Aim of the task ▸ Convert every line of the records below into a JSON list of strings, one string per line, leaving out blank lines.

[Excerpt from a dataset]
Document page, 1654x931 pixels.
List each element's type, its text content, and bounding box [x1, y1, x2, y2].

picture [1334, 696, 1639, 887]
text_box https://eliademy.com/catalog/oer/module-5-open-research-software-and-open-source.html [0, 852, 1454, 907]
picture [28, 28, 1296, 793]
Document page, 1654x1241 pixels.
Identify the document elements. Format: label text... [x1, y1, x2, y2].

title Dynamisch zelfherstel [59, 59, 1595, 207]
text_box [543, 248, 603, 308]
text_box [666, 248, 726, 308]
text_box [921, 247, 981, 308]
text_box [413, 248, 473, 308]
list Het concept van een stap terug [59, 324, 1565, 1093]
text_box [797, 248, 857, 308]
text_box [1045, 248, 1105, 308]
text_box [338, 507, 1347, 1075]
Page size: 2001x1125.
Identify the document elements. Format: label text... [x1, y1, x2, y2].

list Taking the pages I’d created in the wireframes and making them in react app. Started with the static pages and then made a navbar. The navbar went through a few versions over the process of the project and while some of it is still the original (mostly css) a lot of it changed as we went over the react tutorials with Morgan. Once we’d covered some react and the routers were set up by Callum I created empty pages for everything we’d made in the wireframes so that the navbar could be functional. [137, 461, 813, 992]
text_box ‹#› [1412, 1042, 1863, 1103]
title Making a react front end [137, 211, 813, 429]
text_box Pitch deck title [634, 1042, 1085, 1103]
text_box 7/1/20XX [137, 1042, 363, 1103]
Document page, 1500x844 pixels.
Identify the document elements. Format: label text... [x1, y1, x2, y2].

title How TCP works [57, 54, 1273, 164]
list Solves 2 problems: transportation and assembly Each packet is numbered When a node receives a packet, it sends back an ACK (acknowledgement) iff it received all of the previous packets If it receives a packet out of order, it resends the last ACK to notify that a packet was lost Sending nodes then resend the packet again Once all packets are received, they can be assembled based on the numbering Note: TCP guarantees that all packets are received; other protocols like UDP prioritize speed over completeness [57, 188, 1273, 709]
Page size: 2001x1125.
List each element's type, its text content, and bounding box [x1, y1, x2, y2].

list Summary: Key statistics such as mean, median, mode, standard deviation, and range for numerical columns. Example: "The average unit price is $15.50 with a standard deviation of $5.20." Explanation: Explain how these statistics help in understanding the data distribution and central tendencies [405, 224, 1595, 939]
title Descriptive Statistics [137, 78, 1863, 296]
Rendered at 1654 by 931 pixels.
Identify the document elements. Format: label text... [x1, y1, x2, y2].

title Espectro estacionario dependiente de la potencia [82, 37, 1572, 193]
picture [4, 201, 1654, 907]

Final result ▸
[
  "Document page, 1654x931 pixels.",
  "List each element's type, its text content, and bounding box [x1, y1, x2, y2].",
  "picture [1334, 696, 1639, 887]",
  "text_box https://eliademy.com/catalog/oer/module-5-open-research-software-and-open-source.html [0, 852, 1454, 907]",
  "picture [28, 28, 1296, 793]",
  "Document page, 1654x1241 pixels.",
  "Identify the document elements. Format: label text... [x1, y1, x2, y2].",
  "title Dynamisch zelfherstel [59, 59, 1595, 207]",
  "text_box [543, 248, 603, 308]",
  "text_box [666, 248, 726, 308]",
  "text_box [921, 247, 981, 308]",
  "text_box [413, 248, 473, 308]",
  "list Het concept van een stap terug [59, 324, 1565, 1093]",
  "text_box [797, 248, 857, 308]",
  "text_box [1045, 248, 1105, 308]",
  "text_box [338, 507, 1347, 1075]",
  "Page size: 2001x1125.",
  "Identify the document elements. Format: label text... [x1, y1, x2, y2].",
  "list Taking the pages I’d created in the wireframes and making them in react app. Started with the static pages and then made a navbar. The navbar went through a few versions over the process of the project and while some of it is still the original (mostly css) a lot of it changed as we went over the react tutorials with Morgan. Once we’d covered some react and the routers were set up by Callum I created empty pages for everything we’d made in the wireframes so that the navbar could be functional. [137, 461, 813, 992]",
  "text_box ‹#› [1412, 1042, 1863, 1103]",
  "title Making a react front end [137, 211, 813, 429]",
  "text_box Pitch deck title [634, 1042, 1085, 1103]",
  "text_box 7/1/20XX [137, 1042, 363, 1103]",
  "Document page, 1500x844 pixels.",
  "Identify the document elements. Format: label text... [x1, y1, x2, y2].",
  "title How TCP works [57, 54, 1273, 164]",
  "list Solves 2 problems: transportation and assembly Each packet is numbered When a node receives a packet, it sends back an ACK (acknowledgement) iff it received all of the previous packets If it receives a packet out of order, it resends the last ACK to notify that a packet was lost Sending nodes then resend the packet again Once all packets are received, they can be assembled based on the numbering Note: TCP guarantees that all packets are received; other protocols like UDP prioritize speed over completeness [57, 188, 1273, 709]",
  "Page size: 2001x1125.",
  "List each element's type, its text content, and bounding box [x1, y1, x2, y2].",
  "list Summary: Key statistics such as mean, median, mode, standard deviation, and range for numerical columns. Example: \"The average unit price is $15.50 with a standard deviation of $5.20.\" Explanation: Explain how these statistics help in understanding the data distribution and central tendencies [405, 224, 1595, 939]",
  "title Descriptive Statistics [137, 78, 1863, 296]",
  "Rendered at 1654 by 931 pixels.",
  "Identify the document elements. Format: label text... [x1, y1, x2, y2].",
  "title Espectro estacionario dependiente de la potencia [82, 37, 1572, 193]",
  "picture [4, 201, 1654, 907]"
]